My first visit to the Centre for Social Innovation at Regent Park was uplifting. Upon entering, I took in the wide stretch of white space, colourfully accented decor, and hipster inspired furniture. Up a glossy elevator equipped with sleek security gadgets, and I’d arrived at the first community Impact Investing Fair, a room brimming with smiling faces and glowing with slight perspiration, thanks to Toronto’s infamous humidity.
The evening began with a presentation from the charismatic “Sustainable Economist,” Tim Nash, who dispelled the mysteries behind impact investing. Swiftly cutting through clunky terms like portfolio, market risk and liquidity, Nash boiled down the essence of impact investing. Afterwards, a number of entrepreneurial investment funds pitched their cause and expected returns to the crowd (the end of this post lists some of the exciting investments).
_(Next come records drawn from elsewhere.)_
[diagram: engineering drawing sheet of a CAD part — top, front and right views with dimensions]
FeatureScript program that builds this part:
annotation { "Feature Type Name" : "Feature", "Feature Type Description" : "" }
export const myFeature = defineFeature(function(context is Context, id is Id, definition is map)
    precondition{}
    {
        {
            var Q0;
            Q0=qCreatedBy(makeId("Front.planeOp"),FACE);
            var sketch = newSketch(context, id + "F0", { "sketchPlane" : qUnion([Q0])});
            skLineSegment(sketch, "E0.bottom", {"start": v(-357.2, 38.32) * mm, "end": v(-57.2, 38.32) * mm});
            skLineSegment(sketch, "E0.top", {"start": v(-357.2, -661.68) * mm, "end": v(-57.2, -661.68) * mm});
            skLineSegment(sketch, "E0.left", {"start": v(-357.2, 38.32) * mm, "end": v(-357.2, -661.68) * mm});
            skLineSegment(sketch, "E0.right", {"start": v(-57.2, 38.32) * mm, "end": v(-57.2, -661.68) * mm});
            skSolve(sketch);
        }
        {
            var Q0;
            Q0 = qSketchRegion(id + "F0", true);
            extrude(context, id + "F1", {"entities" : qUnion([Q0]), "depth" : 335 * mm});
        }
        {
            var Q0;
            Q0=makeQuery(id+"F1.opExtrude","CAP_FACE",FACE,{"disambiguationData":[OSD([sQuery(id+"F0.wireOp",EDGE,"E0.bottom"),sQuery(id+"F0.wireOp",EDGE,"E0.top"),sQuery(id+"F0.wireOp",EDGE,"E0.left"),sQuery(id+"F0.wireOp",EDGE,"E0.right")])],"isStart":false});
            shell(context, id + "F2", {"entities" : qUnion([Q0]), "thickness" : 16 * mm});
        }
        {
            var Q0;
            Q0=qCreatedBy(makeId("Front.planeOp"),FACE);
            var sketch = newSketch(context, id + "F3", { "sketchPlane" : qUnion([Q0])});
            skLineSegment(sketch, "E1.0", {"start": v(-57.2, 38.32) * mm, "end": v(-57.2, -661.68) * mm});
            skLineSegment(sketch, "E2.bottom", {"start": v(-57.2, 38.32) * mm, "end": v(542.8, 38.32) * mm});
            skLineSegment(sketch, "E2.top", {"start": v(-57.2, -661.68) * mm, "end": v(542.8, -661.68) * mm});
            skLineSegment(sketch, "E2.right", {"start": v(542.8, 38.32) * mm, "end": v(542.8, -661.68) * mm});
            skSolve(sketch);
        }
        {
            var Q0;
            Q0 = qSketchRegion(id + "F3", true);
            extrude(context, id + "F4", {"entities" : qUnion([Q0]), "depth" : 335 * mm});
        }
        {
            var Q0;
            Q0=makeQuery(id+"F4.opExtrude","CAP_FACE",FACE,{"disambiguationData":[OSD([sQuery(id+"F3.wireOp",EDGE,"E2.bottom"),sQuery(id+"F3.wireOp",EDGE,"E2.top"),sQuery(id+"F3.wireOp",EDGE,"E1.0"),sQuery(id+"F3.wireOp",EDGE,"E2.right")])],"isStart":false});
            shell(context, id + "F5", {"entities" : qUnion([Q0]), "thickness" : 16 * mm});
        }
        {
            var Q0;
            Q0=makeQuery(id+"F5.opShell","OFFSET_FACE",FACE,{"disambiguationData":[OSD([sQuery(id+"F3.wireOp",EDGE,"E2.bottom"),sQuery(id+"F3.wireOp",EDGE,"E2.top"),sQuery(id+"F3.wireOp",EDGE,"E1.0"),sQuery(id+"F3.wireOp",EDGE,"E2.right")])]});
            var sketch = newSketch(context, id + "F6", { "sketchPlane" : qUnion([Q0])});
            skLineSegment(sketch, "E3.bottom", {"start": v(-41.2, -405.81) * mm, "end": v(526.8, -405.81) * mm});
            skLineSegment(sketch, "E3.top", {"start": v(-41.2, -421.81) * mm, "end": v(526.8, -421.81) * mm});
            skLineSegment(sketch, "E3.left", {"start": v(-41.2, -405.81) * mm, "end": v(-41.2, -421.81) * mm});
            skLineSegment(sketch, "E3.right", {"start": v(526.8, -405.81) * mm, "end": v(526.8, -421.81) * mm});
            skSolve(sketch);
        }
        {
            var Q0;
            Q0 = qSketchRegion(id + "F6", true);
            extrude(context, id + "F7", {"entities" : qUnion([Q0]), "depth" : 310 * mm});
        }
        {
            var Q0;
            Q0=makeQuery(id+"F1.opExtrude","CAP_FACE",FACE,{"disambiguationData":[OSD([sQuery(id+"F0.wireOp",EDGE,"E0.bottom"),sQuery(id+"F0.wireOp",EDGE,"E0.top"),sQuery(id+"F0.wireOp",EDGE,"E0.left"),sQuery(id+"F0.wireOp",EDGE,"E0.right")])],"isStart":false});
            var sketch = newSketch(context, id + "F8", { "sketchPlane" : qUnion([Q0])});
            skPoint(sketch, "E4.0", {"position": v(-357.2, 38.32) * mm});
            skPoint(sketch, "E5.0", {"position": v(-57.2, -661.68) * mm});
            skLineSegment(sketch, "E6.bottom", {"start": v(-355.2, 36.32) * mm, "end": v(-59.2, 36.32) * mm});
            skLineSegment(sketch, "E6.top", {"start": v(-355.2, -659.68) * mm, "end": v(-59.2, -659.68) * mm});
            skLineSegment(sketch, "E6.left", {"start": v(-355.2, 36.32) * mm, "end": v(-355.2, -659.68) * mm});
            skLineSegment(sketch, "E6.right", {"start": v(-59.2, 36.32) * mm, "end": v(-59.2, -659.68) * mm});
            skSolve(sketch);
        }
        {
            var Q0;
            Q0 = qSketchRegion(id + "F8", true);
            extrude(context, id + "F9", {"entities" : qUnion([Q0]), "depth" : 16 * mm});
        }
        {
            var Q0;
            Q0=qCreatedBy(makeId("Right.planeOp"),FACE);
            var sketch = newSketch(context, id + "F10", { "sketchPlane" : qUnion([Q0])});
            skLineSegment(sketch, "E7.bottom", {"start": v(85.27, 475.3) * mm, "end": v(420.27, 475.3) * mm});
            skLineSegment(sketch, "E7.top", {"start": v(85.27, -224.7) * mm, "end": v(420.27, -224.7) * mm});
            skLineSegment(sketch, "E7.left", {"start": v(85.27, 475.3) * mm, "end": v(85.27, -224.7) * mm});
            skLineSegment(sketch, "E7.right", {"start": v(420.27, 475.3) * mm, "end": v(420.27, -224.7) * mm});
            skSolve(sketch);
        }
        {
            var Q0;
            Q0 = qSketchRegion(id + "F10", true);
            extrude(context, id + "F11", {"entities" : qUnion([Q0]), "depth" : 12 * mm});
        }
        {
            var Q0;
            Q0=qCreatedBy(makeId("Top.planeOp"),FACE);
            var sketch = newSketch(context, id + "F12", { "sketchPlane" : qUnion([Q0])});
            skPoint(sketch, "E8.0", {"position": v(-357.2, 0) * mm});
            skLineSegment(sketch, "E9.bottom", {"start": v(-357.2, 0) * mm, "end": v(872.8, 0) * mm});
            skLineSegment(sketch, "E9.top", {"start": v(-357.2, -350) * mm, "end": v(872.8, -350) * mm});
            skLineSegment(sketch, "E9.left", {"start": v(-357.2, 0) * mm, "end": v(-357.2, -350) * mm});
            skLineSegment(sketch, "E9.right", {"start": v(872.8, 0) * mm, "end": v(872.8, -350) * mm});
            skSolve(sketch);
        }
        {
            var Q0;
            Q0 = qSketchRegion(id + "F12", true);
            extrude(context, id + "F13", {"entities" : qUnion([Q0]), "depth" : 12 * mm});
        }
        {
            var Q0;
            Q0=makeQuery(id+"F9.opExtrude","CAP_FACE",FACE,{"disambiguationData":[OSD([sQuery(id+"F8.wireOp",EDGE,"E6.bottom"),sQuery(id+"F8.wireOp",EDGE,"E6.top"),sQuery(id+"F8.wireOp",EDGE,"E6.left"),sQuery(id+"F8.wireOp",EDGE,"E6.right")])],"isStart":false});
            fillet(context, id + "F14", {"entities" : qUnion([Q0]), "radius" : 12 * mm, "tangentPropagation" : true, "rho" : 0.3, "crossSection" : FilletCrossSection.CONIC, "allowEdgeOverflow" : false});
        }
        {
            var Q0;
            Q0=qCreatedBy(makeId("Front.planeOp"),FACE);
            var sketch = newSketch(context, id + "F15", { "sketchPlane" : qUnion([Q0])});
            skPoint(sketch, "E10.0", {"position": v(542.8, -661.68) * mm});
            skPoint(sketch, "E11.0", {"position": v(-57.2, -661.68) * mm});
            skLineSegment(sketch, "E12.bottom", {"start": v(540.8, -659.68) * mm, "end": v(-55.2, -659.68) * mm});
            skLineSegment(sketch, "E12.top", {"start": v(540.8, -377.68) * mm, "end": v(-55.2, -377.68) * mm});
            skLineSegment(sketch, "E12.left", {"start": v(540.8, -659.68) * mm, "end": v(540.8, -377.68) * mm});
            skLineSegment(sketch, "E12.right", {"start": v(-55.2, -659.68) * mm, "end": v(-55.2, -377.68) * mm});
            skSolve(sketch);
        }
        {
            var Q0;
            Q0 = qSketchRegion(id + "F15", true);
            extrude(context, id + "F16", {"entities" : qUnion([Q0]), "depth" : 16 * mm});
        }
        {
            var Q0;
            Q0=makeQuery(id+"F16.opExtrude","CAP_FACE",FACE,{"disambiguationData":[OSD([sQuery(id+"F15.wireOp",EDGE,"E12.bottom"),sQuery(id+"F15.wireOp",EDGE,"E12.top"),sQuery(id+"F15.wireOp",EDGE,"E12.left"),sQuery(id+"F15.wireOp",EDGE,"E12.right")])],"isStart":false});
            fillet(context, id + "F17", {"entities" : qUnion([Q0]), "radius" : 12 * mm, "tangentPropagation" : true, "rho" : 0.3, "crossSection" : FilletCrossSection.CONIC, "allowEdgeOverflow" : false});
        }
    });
There were many conversations that night that I would have loved to continue for lengthy coffee breaks. Though from different backgrounds, the people present spoke a common language, one that understood the value of putting their money into something worth investing for. Sure, your own financial security is important – but at what economic benefit are you willing to allocate your funds to blue chips or off to mutual funds? I feel that it is much like the clothes we buy, never once contemplating the supply chains of our jeans and jackets. Where is our money going?
Ignorance is bliss, but meaningful investment is better.
Impact Investing Resources
The term impact investing started to gain traction in 2009, with the establishment of the Global Impact Investing Network (GIIN). Since then, leading publications and groups have jumped in:
- Stanford Social Innovation Review
- Next Billion
- News sources like Forbes, the Guardian, Wall Street Journal, Financial Times, etc.
- GIIN provides a good list here
Dipping my toes in the water
With all this discourse on the glorious frontier of Impact Investing, I craved a reduction in talk and uptake in action. And this started with myself. Several months ago I finally stumbled upon an impact investment opportunity that met my investment needs. It happened serendipitously through a conversation with the CFO of MEDA (my previous employer) that they had a Risk Capital Fund. With a low minimum investment of $1000, returns of 2 – 4%, and high social-environmental investment standards, I had found my match.
My relationship with impact investing has mostly been rocky, a lot of talk and little action. I’ve learned that I need to be thorough and patient in my search. Impact investments do exist, and there is no shortage of places where money is needed. Investing safely and wisely means due diligence plays a serious role at this stage. Until impact investing becomes a staple in mutual funds, us investors will have to take a more active stance, and spend more time and resources understanding, supporting and promoting the industry. As difficult as my impact investment pursuits are, I’m in it for the long haul. Are you?